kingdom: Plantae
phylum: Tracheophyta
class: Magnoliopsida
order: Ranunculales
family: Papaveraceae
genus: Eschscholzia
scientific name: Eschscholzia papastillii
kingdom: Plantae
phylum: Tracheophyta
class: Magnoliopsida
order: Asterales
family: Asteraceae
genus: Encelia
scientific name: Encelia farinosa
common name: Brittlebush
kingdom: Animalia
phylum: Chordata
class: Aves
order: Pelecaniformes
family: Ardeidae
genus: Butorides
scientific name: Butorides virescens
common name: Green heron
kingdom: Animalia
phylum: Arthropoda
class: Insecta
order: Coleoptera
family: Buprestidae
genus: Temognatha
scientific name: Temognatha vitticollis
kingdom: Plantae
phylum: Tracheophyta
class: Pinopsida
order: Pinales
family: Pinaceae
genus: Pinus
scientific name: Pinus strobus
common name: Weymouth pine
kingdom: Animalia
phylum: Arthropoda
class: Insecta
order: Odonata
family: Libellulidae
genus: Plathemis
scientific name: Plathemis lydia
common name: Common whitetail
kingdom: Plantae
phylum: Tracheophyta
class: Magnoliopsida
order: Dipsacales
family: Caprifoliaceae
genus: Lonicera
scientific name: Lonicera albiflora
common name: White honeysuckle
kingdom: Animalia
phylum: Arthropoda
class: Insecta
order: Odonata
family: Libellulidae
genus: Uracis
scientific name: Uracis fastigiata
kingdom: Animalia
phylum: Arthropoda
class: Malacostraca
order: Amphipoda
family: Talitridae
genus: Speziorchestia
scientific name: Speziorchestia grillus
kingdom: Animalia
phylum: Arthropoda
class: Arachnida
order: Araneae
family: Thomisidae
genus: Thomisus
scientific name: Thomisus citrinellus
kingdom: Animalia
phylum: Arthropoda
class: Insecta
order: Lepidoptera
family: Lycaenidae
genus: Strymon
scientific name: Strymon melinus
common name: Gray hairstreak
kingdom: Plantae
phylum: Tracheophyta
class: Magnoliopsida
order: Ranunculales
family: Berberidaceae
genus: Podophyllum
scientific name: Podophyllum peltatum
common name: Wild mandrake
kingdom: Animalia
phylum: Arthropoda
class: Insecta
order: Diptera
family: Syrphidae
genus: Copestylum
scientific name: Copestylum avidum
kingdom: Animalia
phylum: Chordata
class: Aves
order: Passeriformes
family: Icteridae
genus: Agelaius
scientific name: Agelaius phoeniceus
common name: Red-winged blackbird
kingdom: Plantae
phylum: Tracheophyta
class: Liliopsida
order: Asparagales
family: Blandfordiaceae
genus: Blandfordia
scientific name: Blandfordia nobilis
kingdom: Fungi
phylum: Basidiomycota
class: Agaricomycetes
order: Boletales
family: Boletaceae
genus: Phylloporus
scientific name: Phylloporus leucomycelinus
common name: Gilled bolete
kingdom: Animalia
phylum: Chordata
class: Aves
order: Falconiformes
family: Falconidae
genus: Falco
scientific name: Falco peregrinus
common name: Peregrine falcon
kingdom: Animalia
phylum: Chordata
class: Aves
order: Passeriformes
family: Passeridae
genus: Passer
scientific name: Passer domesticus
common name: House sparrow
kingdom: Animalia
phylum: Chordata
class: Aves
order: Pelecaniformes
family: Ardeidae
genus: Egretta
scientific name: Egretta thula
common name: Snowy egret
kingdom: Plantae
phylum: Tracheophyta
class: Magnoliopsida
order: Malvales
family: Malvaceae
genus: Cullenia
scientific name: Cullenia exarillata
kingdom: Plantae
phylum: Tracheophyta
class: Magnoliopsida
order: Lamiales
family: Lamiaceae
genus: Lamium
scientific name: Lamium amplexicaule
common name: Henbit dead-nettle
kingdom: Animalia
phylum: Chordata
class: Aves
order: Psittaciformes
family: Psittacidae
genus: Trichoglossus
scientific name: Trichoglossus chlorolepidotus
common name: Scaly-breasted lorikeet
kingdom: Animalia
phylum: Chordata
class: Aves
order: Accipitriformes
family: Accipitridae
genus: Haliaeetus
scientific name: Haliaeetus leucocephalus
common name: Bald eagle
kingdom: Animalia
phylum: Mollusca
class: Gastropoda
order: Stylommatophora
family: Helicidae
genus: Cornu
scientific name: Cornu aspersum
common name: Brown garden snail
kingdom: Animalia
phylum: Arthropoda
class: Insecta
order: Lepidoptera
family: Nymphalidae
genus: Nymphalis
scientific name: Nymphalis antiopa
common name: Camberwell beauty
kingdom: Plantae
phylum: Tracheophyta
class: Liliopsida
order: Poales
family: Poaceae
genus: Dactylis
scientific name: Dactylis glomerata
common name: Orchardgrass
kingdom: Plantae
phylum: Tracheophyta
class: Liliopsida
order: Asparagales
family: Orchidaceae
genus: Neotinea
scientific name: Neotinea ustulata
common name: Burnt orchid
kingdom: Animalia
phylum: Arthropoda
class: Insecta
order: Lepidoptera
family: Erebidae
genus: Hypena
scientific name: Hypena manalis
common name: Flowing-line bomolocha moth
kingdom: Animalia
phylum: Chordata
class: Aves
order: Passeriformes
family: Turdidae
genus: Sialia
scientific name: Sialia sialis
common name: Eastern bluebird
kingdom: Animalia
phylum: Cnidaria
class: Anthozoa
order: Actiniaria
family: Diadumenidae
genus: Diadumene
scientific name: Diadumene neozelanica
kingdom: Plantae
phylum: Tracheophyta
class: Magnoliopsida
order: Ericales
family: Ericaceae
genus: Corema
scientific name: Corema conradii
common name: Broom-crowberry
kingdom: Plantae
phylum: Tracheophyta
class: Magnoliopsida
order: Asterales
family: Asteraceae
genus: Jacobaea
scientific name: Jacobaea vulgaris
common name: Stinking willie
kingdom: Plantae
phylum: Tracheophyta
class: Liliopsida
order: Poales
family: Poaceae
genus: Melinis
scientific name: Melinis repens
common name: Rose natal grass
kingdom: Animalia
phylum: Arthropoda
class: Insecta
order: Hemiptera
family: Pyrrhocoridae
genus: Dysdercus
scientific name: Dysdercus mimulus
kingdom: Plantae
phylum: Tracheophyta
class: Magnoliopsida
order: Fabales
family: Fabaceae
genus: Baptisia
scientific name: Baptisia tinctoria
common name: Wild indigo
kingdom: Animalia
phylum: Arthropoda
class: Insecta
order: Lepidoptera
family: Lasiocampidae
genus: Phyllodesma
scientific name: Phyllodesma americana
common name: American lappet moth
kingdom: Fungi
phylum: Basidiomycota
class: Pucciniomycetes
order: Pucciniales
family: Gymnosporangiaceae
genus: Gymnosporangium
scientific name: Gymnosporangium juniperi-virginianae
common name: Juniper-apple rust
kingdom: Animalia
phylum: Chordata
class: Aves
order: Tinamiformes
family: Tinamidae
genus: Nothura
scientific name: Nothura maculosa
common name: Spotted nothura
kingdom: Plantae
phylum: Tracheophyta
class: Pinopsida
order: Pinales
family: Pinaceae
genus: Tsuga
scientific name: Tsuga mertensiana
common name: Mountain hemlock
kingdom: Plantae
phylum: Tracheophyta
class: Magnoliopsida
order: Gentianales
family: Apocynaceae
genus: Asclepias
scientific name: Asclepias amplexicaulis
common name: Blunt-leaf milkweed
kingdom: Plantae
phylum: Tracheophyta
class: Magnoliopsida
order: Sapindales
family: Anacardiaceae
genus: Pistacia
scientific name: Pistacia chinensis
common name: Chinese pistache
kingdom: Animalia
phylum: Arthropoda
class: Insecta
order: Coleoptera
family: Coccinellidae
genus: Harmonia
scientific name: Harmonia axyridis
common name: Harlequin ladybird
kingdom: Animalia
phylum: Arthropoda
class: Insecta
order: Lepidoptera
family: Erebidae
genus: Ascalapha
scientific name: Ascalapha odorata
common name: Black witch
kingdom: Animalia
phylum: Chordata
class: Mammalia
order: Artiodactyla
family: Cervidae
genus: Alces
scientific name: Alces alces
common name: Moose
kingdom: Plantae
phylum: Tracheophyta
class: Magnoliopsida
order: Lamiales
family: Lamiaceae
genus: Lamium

·····

* _Work to complete_: Could you echo back, word for word, the stretch of data above from its very start through the line containing "scientific name: Butorides virescens"?

* _Solution for this exercise_:
kingdom: Plantae
phylum: Tracheophyta
class: Magnoliopsida
order: Ranunculales
family: Papaveraceae
genus: Eschscholzia
scientific name: Eschscholzia papastillii
kingdom: Plantae
phylum: Tracheophyta
class: Magnoliopsida
order: Asterales
family: Asteraceae
genus: Encelia
scientific name: Encelia farinosa
common name: Brittlebush
kingdom: Animalia
phylum: Chordata
class: Aves
order: Pelecaniformes
family: Ardeidae
genus: Butorides
scientific name: Butorides virescens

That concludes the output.